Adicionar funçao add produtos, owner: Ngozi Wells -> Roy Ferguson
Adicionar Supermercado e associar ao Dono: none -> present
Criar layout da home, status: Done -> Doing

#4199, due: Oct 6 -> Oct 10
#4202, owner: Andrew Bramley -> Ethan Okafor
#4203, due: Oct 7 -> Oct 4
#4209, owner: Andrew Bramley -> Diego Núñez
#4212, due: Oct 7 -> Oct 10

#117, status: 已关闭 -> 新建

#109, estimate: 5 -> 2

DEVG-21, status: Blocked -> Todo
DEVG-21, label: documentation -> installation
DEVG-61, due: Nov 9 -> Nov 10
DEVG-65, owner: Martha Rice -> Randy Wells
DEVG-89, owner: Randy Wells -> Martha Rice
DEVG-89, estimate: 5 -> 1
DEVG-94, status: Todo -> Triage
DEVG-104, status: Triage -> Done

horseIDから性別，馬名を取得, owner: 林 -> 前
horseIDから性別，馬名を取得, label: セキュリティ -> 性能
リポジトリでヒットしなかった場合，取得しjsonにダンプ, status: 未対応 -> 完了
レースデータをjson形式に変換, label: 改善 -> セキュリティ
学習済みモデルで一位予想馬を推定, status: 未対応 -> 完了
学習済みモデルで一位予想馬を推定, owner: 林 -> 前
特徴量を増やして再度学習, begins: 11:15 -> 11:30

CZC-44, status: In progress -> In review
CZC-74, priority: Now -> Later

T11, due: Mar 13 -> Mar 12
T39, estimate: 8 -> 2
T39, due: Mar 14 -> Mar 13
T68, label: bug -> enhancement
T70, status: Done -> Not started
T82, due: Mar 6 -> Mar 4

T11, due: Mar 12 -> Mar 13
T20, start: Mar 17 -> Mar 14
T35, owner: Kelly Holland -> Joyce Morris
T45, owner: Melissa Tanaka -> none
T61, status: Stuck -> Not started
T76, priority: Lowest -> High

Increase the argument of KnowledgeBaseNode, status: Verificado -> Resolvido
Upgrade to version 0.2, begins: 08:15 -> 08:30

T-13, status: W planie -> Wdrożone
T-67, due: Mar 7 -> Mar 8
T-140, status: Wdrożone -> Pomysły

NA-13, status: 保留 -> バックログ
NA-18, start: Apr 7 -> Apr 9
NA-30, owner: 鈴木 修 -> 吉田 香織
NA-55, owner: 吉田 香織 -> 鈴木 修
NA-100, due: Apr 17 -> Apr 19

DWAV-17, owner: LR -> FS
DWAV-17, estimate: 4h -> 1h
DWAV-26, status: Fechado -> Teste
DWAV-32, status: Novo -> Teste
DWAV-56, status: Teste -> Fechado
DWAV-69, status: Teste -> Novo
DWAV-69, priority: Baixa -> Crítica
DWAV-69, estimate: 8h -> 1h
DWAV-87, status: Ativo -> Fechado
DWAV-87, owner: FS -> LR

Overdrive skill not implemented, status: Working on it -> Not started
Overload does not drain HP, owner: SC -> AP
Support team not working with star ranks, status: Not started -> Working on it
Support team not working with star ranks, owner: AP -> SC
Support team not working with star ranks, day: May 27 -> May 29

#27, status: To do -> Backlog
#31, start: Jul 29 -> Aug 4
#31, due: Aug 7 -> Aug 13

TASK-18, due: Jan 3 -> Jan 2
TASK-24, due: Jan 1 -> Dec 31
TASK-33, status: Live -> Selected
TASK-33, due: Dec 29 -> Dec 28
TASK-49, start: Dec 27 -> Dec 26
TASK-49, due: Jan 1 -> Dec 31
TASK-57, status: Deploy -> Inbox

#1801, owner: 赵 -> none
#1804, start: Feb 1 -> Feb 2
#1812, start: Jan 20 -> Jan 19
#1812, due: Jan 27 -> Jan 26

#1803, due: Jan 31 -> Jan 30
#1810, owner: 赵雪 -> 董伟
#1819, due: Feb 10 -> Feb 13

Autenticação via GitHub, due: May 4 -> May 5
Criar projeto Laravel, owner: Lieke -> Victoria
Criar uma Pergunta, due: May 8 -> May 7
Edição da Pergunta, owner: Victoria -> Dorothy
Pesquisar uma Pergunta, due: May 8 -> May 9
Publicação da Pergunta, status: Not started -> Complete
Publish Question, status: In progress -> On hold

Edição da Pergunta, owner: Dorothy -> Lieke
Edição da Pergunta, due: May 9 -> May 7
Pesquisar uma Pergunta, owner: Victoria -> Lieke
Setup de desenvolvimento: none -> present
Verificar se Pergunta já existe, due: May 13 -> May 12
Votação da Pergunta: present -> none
──────
## Work to complete
Give back exactly the lines of the listing above that run from the line with "DEVG-21, label: documentation -> installation" to the line with "レースデータをjson形式に変換, label: 改善 -> セキュリティ", inclusive.

## Result of this exercise
DEVG-21, label: documentation -> installation
DEVG-61, due: Nov 9 -> Nov 10
DEVG-65, owner: Martha Rice -> Randy Wells
DEVG-89, owner: Randy Wells -> Martha Rice
DEVG-89, estimate: 5 -> 1
DEVG-94, status: Todo -> Triage
DEVG-104, status: Triage -> Done

horseIDから性別，馬名を取得, owner: 林 -> 前
horseIDから性別，馬名を取得, label: セキュリティ -> 性能
リポジトリでヒットしなかった場合，取得しjsonにダンプ, status: 未対応 -> 完了
レースデータをjson形式に変換, label: 改善 -> セキュリティ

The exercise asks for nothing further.